"Uno no se muere cuando quiere, a pesar de los golpes que nos da la vida", leí que dijo la profesora Adicea Castillo (debe ser adeca hasta los huesos) de la Universidad Central de Venezuela, quien a sus 80 años de edad sigue dando clases. ¡Admirable! Es cierto, uno se muere cuando le toca. Yo, por ejemplo, he vadeado en mis largos y vividos 80 años muchos ríos crecidos, quebradas embravecidas, montañas intrincadas o tupidas, como decían en mis tiempos. A pesar del trabajo duro realizado desde los 7 años de edad. En esta larga vida el hambre me acosó en mis primeros años de vida. Y aún así, a pesar de los peligros que me acecharon y los riesgos corridos. A pesar de todo eso y mucho más, no puedo elegir cuando morir. Moriré cuando tenga que morir. O sea cuando Dios quiera. Pero lo grande de todo radica en morir feliz y satisfecho del deber cumplido y sin haberle hecho daño a nadie. Un deber que va más allá de nuestros huesos y nuestra sangre. Un deber que nació en el campo llanero, en la tierra bravía y que se entierra en ese mismo suelo como semilla para que nazcan otros y otras preñados y preñadas de las mismas locuras, de los mismos sueños, de la misma rebeldía; de la misma estirpe de soñadores que han amado a su país y que lo llevan, como yo, incrustado en el más profundo de nuestro ser. Oí por allí que no se puede amar a nadie sino se ama al país y a la tierra donde nacimos y donde pegamos el primer grito de rebeldía. Gigantesca verdad.
Amo la rebeldía. Nací sin ser rebelde. Pero la circunstancia me hizo rebelde. Y no tengo la menor duda de que moriré rebelde. La llama encendida de mi rebeldía no se apagará ni siquiera cuando esté hecho cenizas. Llevaré al cielo mi grito de rebeldía por la injusticia, por la libertad y por la soberanía de mi pueblo. Cada milímetro de este territorio está impregnado de las luchas heroicas de nuestros héroes. Sin ellos aún estuviéramos bajo el yugo del imperio español. Pero gracias a Dios fueron rebeldes indomables. Yo vi esa estirpe en mi madre, quien se enfrentó con valentía a ese infierno en que le tocó vivir. No era letrada ni estudiada. El infierno le prohibió todo. Pero era puro corazón. Callada, pero el grito de guerra le corrían por su sangre. Callada, pero sin acatar las vicisitudes la vida que le toco. Callada, pero rebelde. De allí vengo yo. Bañado con esa rebeldía. Vengo de un infierno donde no parecía tener escapatoria. Rápido aprendí que el infierno de los vivos existía, y aún existe. Existe para los pobres que nunca han tenido dolientes. Existe para los invisibilizados de siempre. Pero aprendí, no sé de quién, tal vez de mi madre, que el infierno es derrotable aquí y ahora en la tierra si tenemos una conciencia bien sólida como la que tenía Hugo Chávez. Y como la que demostró el pueblo el 30 de julio. En especial los votantes de Palo Gordo, en el estado Táchira. Para ellos no hubo lluvia, ni montaña, ni río crecido, para ellos sólo hubo patria. Y eso es muy grande.

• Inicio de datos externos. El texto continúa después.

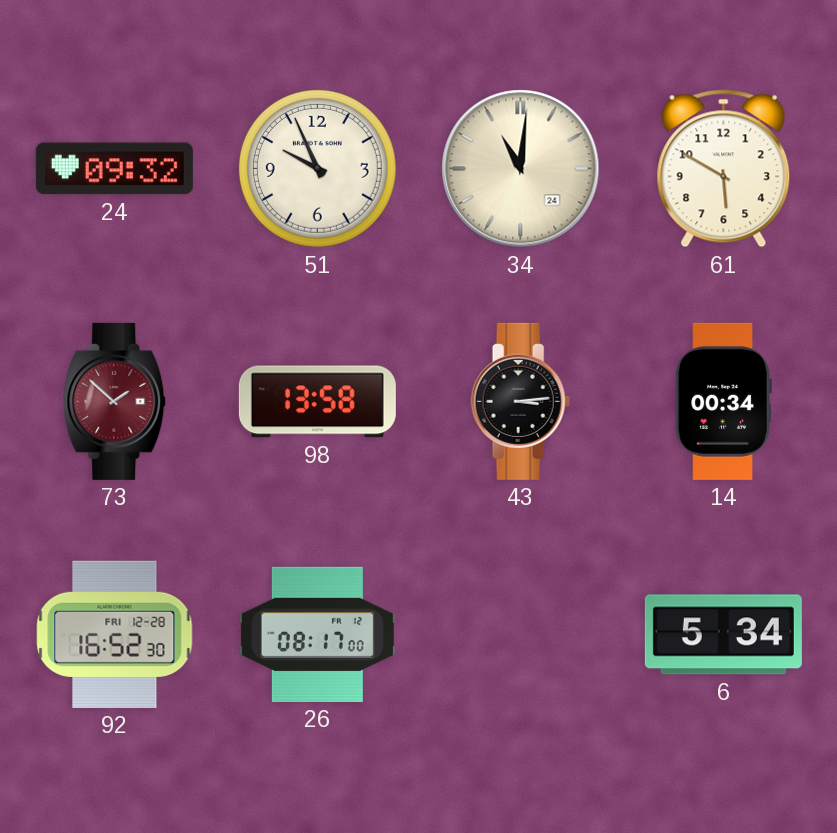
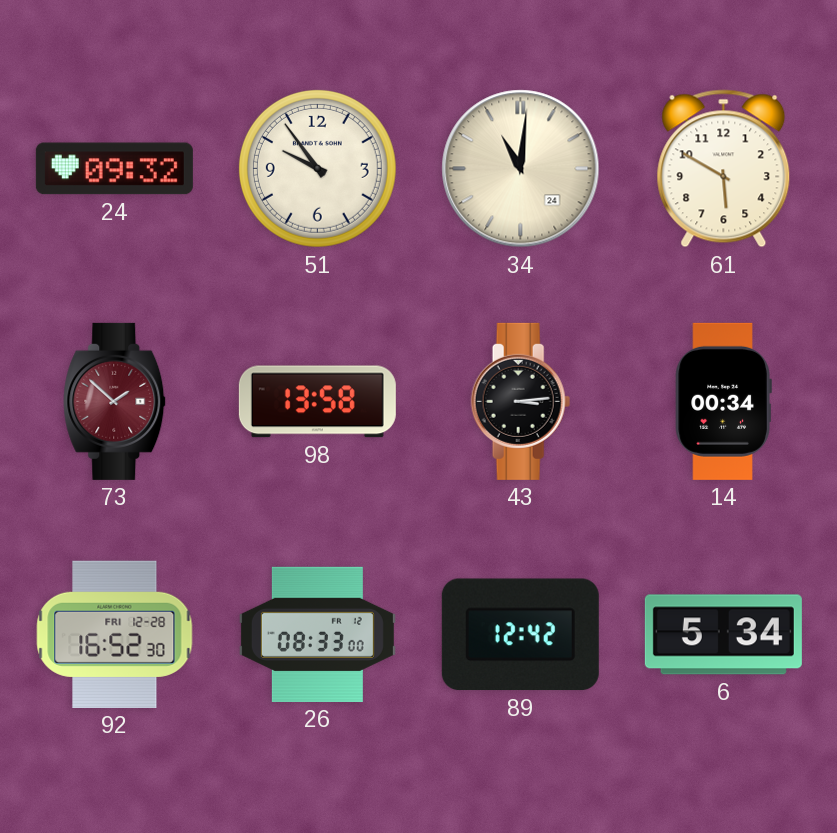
51: 9:56 -> 9:54
26: 08:17 -> 08:33
89: none -> 12:42
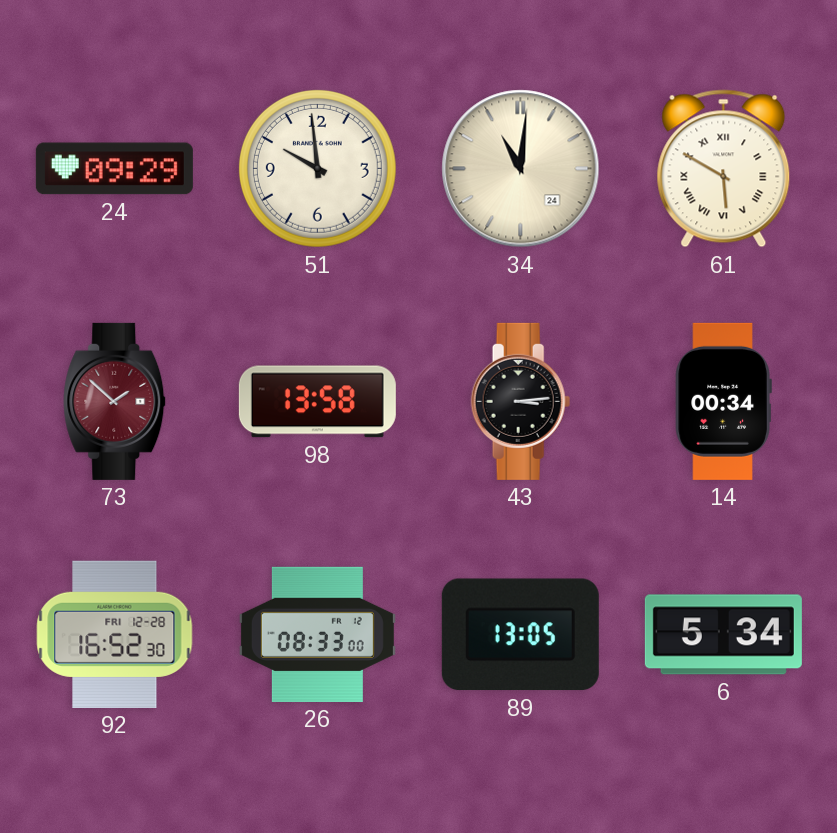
24: 09:32 -> 09:29
51: 9:54 -> 9:59
61 numerals: Arabic -> Roman
89: 12:42 -> 13:05
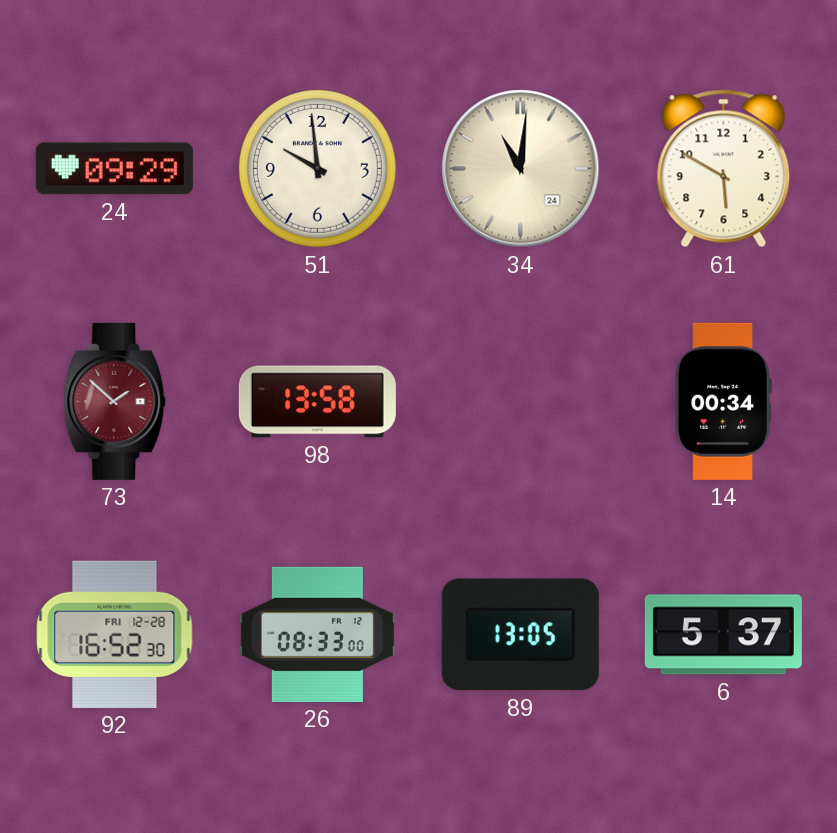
61 numerals: Roman -> Arabic
43: 3:14 -> none
6: 5:34 -> 5:37
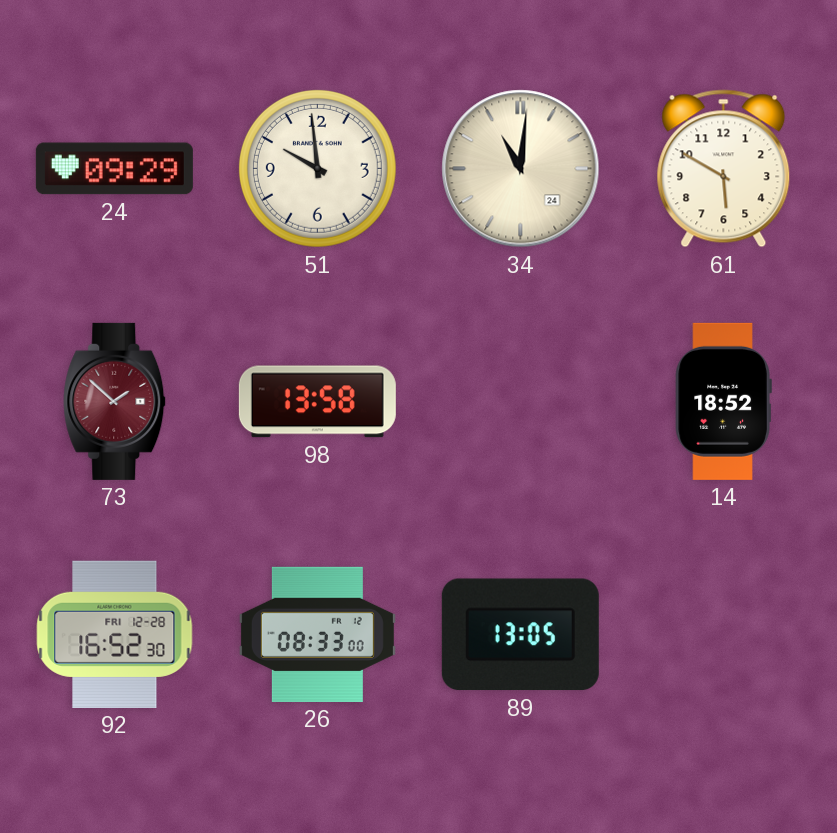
14: 00:34 -> 18:52
6: 5:37 -> none
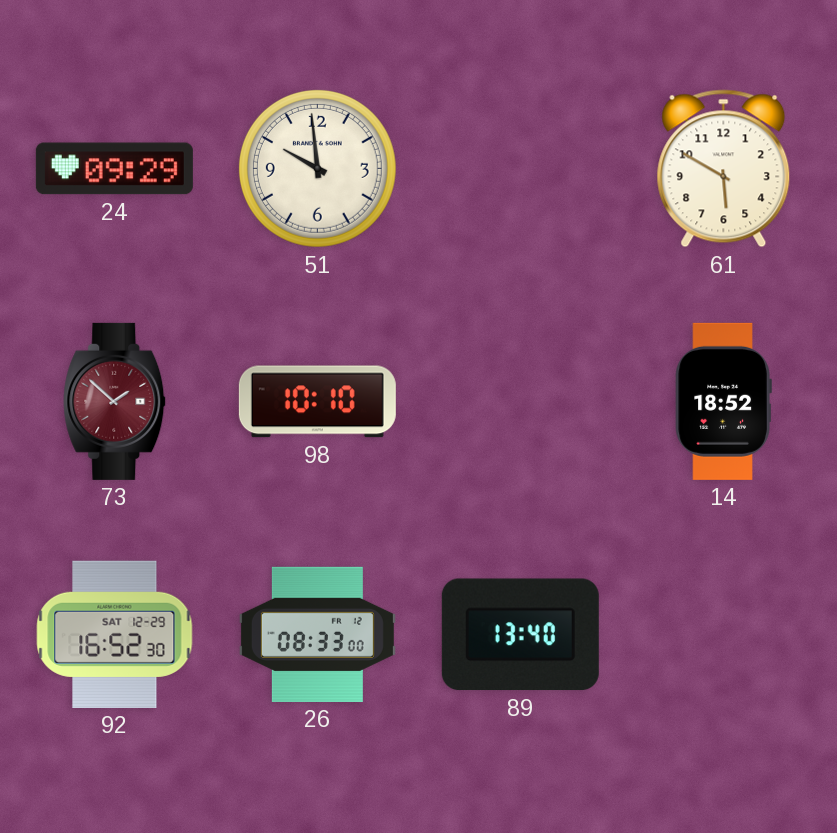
34: 11:01 -> none
98: 13:58 -> 10:10
92 date: FRI 12-28 -> SAT 12-29
89: 13:05 -> 13:40
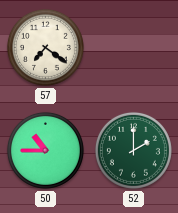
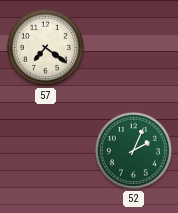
50: 10:45 -> none
52: 2:00 -> 2:04
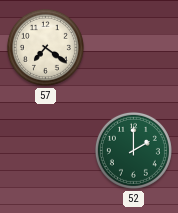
52: 2:04 -> 2:00
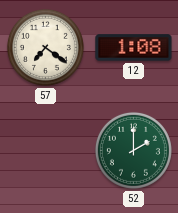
12: none -> 1:08
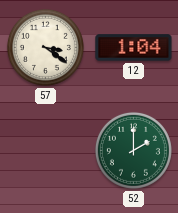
57: 7:21 -> 3:21
12: 1:08 -> 1:04
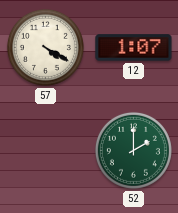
57: 3:21 -> 4:20
12: 1:04 -> 1:07
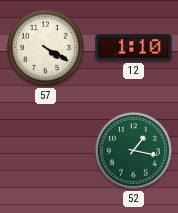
12: 1:07 -> 1:10
52: 2:00 -> 1:17
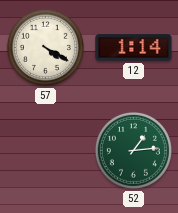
12: 1:10 -> 1:14
52: 1:17 -> 1:14
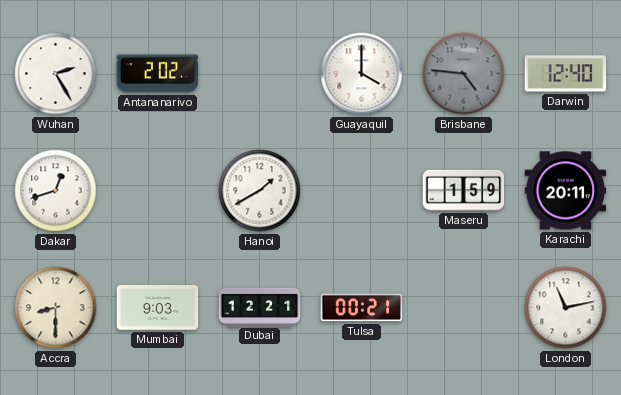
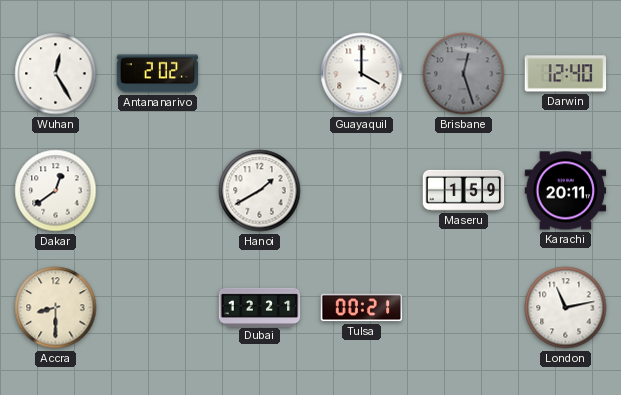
Wuhan: 2:25 -> 12:25
Brisbane: 4:46 -> 12:27
Dakar: 12:42 -> 12:39
Mumbai: 9:03 -> none
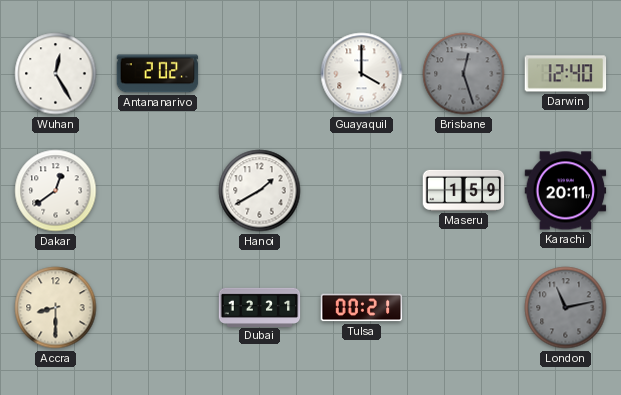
London dial: white -> grey
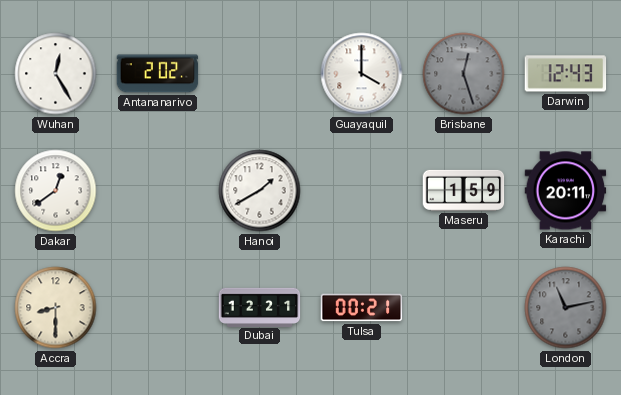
Darwin: 12:40 -> 12:43
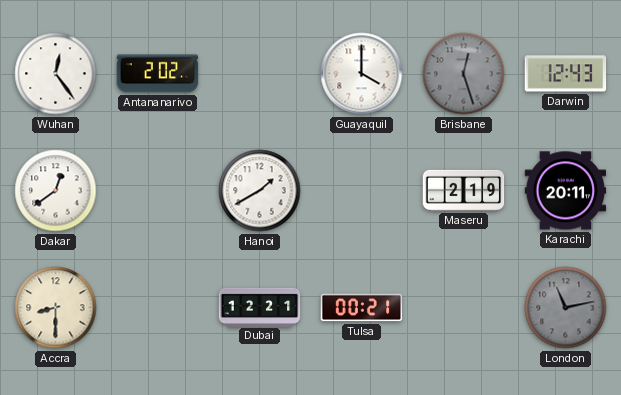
Wuhan: 12:25 -> 12:24
Maseru: 1:59 -> 2:19
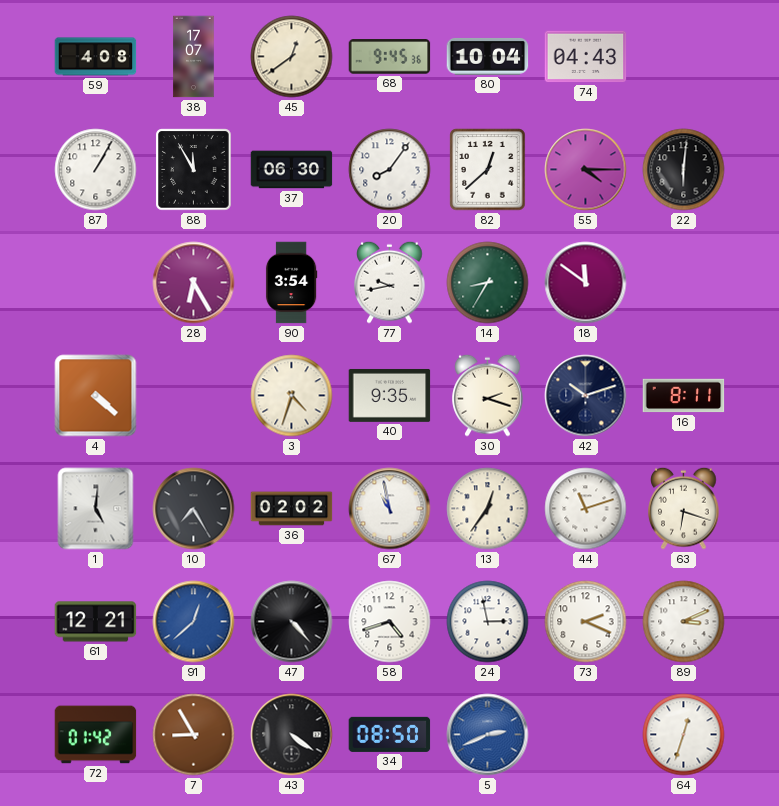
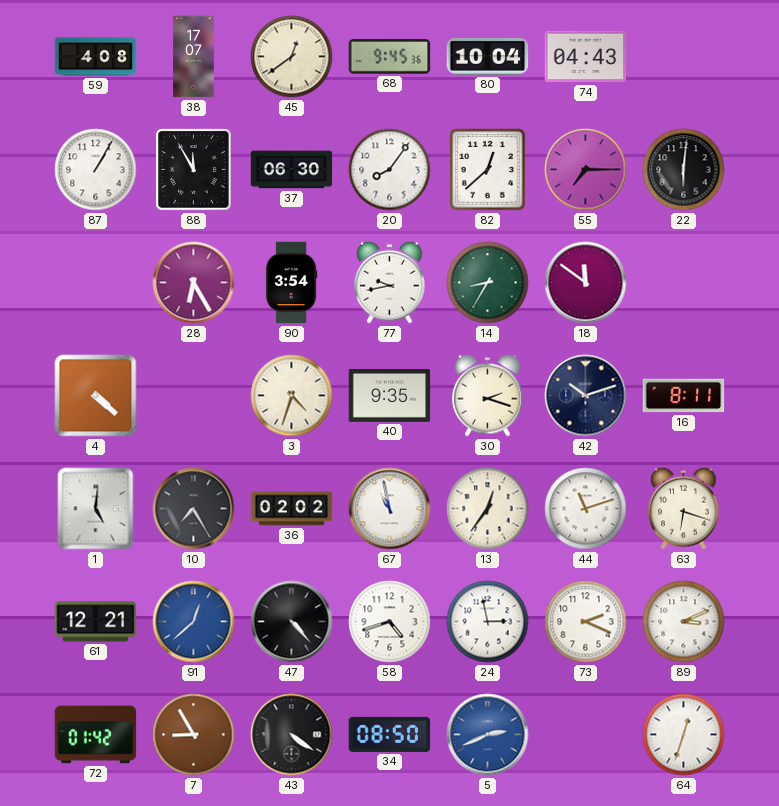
55: 4:15 -> 7:15
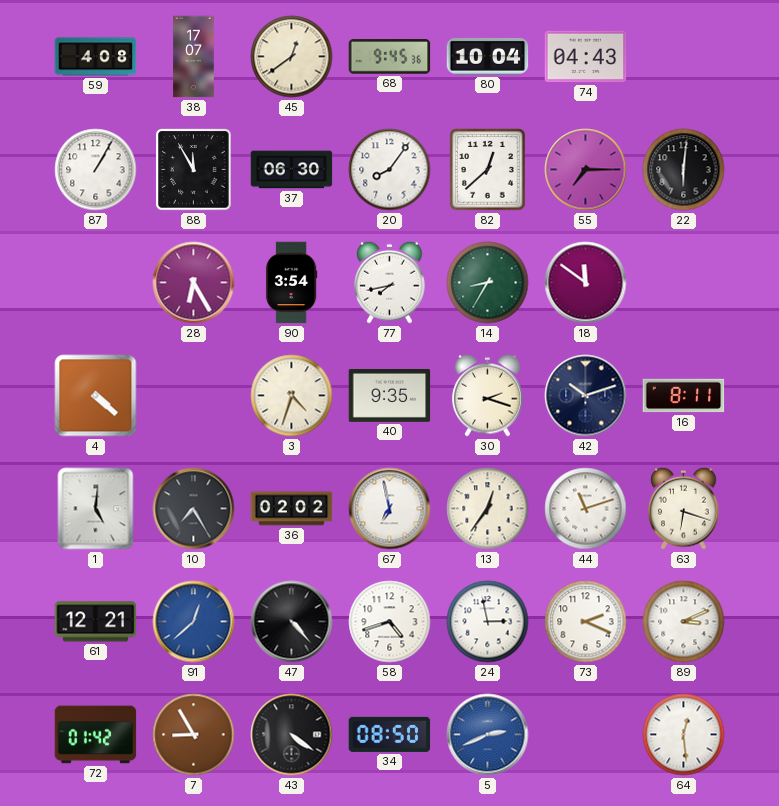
77: 9:43 -> 7:43
67: 10:58 -> 6:58
64: 12:33 -> 12:29
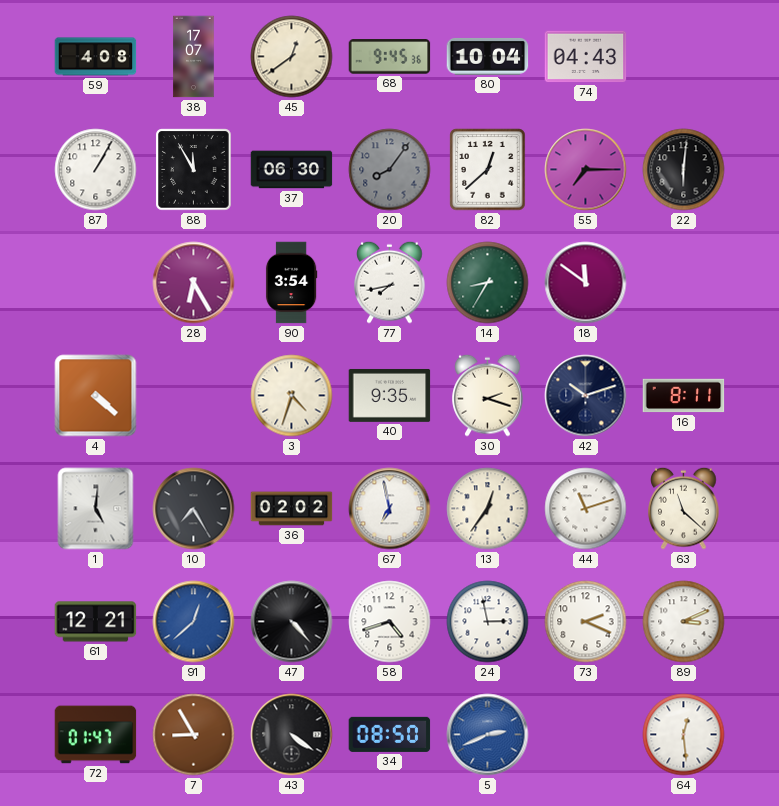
20 dial: white -> grey
63: 6:18 -> 11:22
72: 01:42 -> 01:47
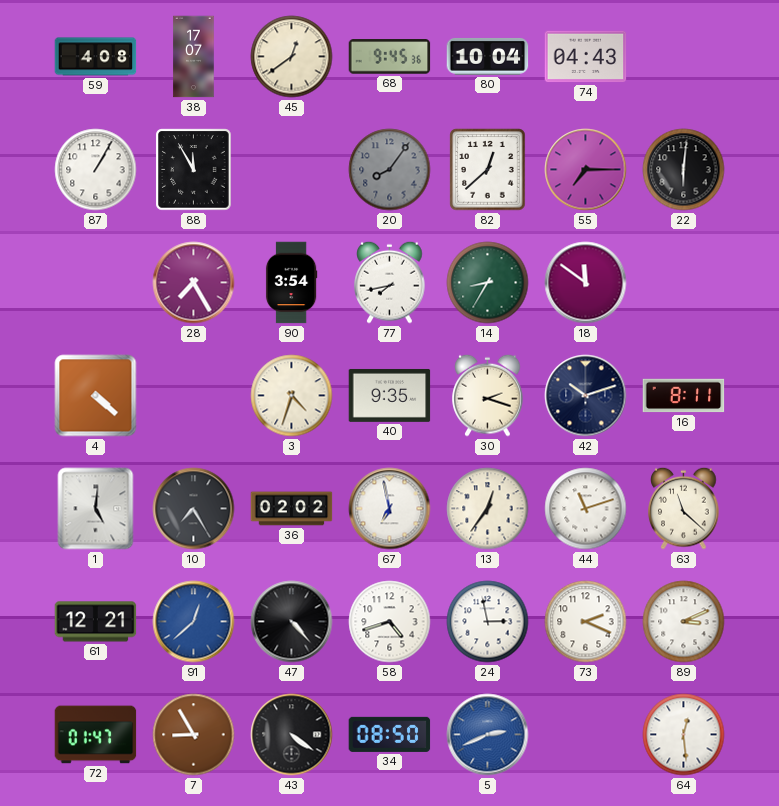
37: 06:30 -> none
28: 6:25 -> 7:25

Confieso que después de vivir estos momentos históricos uno, como revolucionario, no puede exigirle más a la vida. Estamos cerca de verle el queso a la tostada, como dice el argot popular. Comprobamos que vamos en la dirección correcta. Los vientos nos son favorables, y el timón está en buenas manos. No existe la menor duda de que Hugo Chávez tenía razón cuando puso el ojo en Nicolás Maduro. Cuando nuestros ojos ven esas cosas… Esas que están pasando ahora mismo en Venezuela, donde la gente se hace poetas, cantores, bailadores y vendedores de alegría, preñada de esperanza. Pero sobre todo cuando vemos y oímos a la gente alzar su voz al mundo preñada de rebeldía, de patriotismo y amor hacia sus semejantes, entonces, uno dice Chávez no aró en el mar. Ese es el camino correcto. No hay otro. Pues, al ver cómo actúa ese binomio cívico-militar, unido como una roca, producto de la idea integradora del Comandante eterno de la revolución bolivariana; al ver como se expresan los 545 constituyentitas. Al ver y oír a los campesinos, trabajadores, estudiantes, pescadores, discapacitados, mujeres y hombres de todas las edades, venidos de todos los rincones del país, integrantes de la Asamblea Nacional Constituyente, entonces digo, tal vez junto a otros, confieso que ahora sí puedo morir tranquilo. ¡Viva la vida! ¡Viva la esperanza! ¡Viva la revolución!